Although the father and son camping trip example does not directly have to do with engineering (considering the boy was not even an engineering major), it does show that gender roles expose us to certain events that the other gender does not get to experience as easily. Gender specific outings promote stereotypes that do not trouble us; stereotypes that are so embedded within our culture that we do not even think of them as stereotypes anymore. We simply accept that that is how our world works, but it just so happens that these events shape our futures more than we think about. In this specific example, without truly realizing it, we encourage boys to be adventurous and to build things, and we influence girls to be beautiful.
On a blog called Lea’s Pensieve, Lea makes many incredibly good points about how daily life shapes people and allows them to cultivate their interests. She includes this comic as an example of how gender roles set boys up to become engineers and women up to become caretakers. In this example of presents given to boys versus those given to girls, it is hard to argue that the parents are trying to actively encourage the boy to become an engineer but not for the girl to be. Most of the time, little things such as childhood toys are able to make a large impact on the interests of the child. Interests are often cultivated at a young age, and if girls are not encouraged to be creative and mechanically imaginative in their youth, the chances that they will grow up to be an engineer will lessen significantly.
I really do not believe that sexism in the workplace keeps women out of the tech industry. How could it? How could they choose not to study in the STEM fields because of sexism that they have not even experienced? They have not yet stepped into the workplace before they choose not to enter it. No, something is stopping women from even attempting to pursue the subjects. Our gender expectations are inherently sexist, and they are expectations that need to change. We need to start giving our kids equal opportunities to become interested in any given subject, and not let our ancestors and traditional gender roles define our futures.
Perhaps it was because my father never had any sons, or perhaps we can attribute it to his incredibly forward thinking, but while some families had season passes to theme parks, mine had a membership at the Tech Museum.

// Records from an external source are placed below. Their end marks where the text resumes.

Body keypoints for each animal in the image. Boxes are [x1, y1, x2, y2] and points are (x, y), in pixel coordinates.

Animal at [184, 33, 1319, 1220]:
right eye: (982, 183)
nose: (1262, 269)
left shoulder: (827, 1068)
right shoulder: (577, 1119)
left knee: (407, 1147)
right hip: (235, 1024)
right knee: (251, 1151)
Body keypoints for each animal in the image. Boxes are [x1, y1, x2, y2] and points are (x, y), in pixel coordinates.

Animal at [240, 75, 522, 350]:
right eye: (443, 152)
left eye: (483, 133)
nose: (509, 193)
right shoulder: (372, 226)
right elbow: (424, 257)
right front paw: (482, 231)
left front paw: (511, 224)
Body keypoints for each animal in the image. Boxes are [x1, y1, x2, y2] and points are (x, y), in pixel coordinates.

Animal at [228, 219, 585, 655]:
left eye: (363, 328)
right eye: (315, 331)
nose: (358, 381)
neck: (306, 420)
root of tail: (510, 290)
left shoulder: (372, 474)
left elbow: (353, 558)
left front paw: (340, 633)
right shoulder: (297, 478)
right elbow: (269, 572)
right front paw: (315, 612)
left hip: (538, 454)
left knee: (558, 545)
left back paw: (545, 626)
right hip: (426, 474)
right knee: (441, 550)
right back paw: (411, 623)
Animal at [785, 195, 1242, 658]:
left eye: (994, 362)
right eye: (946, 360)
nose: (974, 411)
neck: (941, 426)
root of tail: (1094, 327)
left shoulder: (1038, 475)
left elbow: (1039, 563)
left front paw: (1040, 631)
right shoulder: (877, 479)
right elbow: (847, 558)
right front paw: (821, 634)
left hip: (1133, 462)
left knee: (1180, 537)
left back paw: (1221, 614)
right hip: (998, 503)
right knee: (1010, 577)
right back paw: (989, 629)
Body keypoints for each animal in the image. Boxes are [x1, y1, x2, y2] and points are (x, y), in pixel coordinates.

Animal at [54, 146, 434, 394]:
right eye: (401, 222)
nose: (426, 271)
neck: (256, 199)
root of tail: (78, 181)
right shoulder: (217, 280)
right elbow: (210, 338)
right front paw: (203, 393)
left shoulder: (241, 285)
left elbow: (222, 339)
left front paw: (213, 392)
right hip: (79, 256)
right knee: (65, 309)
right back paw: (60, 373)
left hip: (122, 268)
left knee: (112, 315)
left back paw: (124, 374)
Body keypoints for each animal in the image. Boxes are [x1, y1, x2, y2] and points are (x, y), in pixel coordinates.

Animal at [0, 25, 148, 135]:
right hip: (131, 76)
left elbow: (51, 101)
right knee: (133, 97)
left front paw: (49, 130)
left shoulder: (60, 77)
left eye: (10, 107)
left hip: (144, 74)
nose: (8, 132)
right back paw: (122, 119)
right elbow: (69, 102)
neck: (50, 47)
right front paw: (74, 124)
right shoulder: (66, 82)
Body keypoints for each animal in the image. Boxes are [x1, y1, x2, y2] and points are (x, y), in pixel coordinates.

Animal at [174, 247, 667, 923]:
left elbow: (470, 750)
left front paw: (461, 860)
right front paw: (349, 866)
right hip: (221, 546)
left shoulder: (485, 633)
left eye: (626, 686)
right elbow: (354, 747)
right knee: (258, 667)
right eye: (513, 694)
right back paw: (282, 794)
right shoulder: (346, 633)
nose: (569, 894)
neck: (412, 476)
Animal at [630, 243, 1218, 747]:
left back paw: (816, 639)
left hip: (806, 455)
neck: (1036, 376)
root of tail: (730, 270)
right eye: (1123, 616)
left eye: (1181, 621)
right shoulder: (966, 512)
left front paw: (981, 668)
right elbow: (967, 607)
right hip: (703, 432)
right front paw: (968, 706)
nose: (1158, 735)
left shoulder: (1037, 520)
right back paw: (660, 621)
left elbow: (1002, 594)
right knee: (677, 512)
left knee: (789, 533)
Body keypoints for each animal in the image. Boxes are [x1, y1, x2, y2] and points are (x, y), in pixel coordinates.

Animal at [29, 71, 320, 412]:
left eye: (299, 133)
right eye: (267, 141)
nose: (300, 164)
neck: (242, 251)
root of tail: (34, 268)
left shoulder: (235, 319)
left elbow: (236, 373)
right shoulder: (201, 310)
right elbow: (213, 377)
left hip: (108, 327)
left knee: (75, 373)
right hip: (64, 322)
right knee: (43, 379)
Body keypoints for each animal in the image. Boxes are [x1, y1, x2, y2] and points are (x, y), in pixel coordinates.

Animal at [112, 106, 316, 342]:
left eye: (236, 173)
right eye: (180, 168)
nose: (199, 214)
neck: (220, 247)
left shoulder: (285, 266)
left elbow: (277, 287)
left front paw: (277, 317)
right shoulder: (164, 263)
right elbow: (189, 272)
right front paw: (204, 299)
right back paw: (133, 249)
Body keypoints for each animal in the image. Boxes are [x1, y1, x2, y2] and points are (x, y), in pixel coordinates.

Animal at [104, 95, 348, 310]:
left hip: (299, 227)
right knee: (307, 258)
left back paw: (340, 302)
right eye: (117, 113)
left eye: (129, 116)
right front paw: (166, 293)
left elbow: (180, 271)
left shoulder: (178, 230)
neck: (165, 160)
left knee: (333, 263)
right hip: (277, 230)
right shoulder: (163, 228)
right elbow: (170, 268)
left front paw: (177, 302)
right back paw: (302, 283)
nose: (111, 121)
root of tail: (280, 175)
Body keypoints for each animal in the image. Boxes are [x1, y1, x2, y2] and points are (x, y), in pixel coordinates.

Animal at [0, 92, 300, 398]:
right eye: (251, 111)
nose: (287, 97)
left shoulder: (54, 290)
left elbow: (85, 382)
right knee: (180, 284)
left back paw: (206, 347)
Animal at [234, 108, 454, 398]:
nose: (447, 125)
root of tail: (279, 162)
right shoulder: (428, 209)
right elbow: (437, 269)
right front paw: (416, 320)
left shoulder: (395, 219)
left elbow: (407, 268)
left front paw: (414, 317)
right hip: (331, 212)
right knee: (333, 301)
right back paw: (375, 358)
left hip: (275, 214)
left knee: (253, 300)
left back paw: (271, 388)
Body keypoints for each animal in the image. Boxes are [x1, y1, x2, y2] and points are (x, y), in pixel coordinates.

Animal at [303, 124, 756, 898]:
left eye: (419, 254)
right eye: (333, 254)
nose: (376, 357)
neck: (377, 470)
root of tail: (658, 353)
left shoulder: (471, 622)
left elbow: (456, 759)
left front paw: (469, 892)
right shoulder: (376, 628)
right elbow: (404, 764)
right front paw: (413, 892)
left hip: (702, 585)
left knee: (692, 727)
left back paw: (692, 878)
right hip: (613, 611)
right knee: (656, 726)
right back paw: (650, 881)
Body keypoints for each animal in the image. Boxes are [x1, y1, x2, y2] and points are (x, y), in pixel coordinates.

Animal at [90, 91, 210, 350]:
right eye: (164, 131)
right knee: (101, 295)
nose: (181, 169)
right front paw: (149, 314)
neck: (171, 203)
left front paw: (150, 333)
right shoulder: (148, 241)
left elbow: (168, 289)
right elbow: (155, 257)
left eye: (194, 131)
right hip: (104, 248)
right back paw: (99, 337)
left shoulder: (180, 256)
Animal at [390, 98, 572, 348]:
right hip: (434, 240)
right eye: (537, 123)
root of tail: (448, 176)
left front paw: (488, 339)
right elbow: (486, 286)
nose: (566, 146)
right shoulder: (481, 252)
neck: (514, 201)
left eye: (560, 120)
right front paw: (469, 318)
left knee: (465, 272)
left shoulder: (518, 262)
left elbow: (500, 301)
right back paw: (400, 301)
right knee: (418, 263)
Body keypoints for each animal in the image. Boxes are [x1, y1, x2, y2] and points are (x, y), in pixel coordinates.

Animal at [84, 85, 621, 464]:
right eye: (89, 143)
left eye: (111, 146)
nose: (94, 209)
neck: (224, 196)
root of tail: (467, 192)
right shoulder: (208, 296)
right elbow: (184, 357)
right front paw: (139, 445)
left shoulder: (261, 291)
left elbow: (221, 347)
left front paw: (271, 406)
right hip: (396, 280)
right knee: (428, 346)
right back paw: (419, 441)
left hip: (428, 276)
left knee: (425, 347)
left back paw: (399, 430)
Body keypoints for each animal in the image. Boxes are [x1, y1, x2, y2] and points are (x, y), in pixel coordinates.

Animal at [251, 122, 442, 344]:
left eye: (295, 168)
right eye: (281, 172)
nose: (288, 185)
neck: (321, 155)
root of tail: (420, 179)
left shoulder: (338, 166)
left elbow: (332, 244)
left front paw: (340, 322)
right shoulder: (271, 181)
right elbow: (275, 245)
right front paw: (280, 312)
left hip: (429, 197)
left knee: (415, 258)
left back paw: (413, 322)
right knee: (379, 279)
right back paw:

Every weekend, we would go listen to lectures on biotechnology and how entire diseases were being eradicated in different parts of the world because of the incredible technology that people had been devising. My childhood experiences directly impacted my interests and thus led me to my major today. All that mattered was that I became interested in what I was being exposed to, and that is something that women are lacking in this day and age.
Why is it that nobody can pinpoint this flaw in our upbringing? I’ve seen complaints about sexism within the workplace, entire books on how the American school system favors boys, and articles about how math and science are not given importance (care to explain the male engineers then?). But the solution to having more women in tech lies in something so much more simple. It lies in encouragement of young girls to pursue engineering by being creative and not letting traditional gender roles inhibit the changing world and workforce. It starts with our parents. It did for me, anyways.